What next for Somalia? As this piece notes, when you are at the bottom, anything looks like an improvement:
Nearly two decades of war have reduced this country of 9 million to chaotic destitution, making it less a failed state than no state at all. (The U.S. State Department lists the country's government type as "none.")
But nailing terrorists is one thing; building a nation where none exists is another. "We are starting from scratch," the head of Somalia's new government, Prime Minister Ali Mohammed Gedi, told me in an interview in Mogadishu. Given Somalia's penchant for clan warfare and inhospitableness toward foreign armies--just go out and rent a copy of Black Hawk Down--it's tempting for Western policymakers to wash their hands and wish Gedi luck. But Somalia's strife has repercussions beyond its borders. The country is victim to the worst ravages of man and nature. Instability there has the potential to engulf the entire Horn of Africa in war, with neighboring countries Ethiopia and Eritrea jockeying for influence and pirates using the lawless coast as a base to launch attacks on the freighter traffic headed for the Suez Canal. Some of the Islamists have vowed a guerrilla war against the new government, which they deride as a puppet of Ethiopia and the U.S. On top of all that, a double disaster of summer drought followed by December floods has left more than 500,000 Somalis dependent on foreign aid for their livelihoods.
If the peace can be kept long enogh, the Barnett's SysAdmin forces need to move in. If...

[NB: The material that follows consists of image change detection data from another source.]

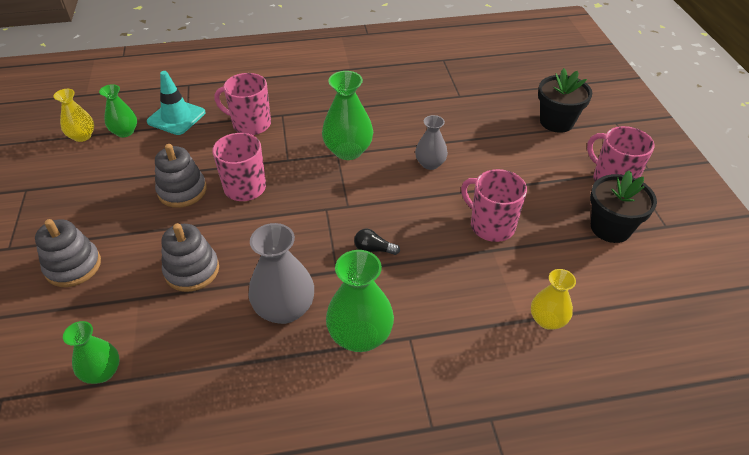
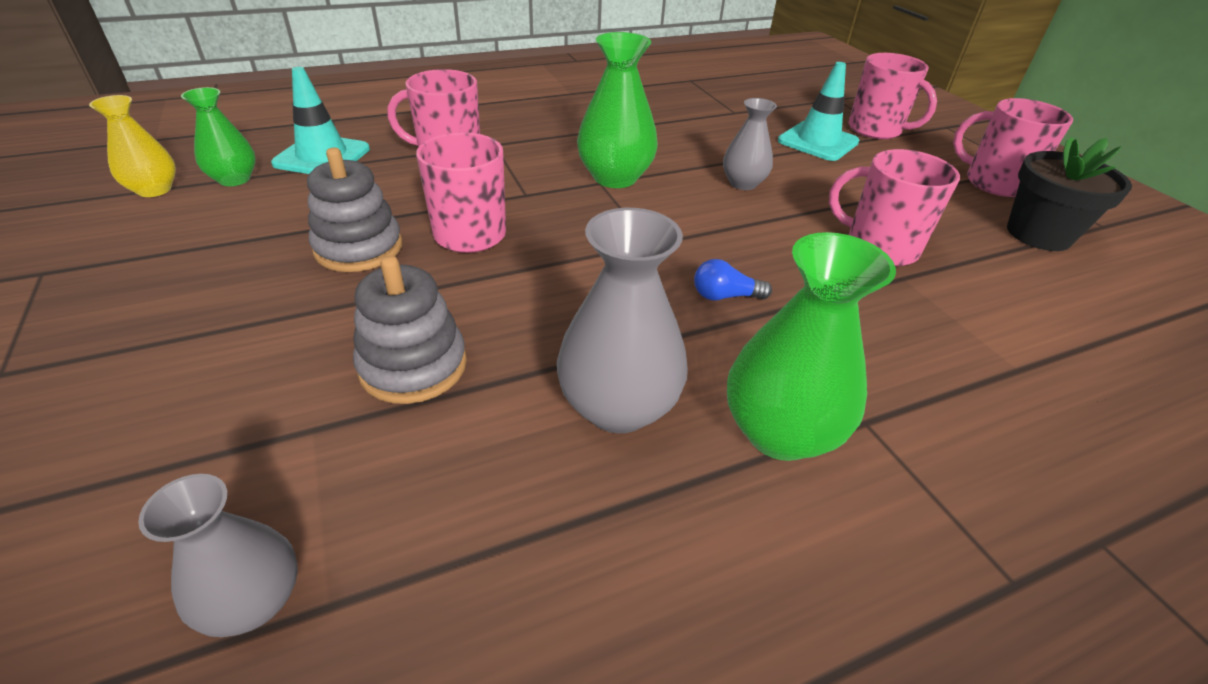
camera: 15 degrees left, 5 degrees down
grey stacking toy [35,219,101,287] -> none
green vase [63,321,120,384] -> grey vase [138,474,298,637]
black light bulb [354,229,400,255] -> blue light bulb [694,259,772,301]
yellow vase [531,269,576,330] -> none
black flower pot [538,68,593,133] -> pink mug [849,53,937,139]
none -> turquoise traffic cone [778,62,859,161]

Why try to fix Somalia? It might be argued that Somalia is a "broken window" on the world scene and that fixing it will help the whole neighborhood get better. Others will argue that there is no compelling U.S. interest in the area to justify the expenditure of any time, treasure or personnel to help the broken state...The underlying question is "who benefits" from the status quo and its future. And who will benefit if Prime Minister Gedi can make his effort work...

Time to choose between clans and chaos or nationhood and realtive peace.

UPDATE: UN Security Council is concerned.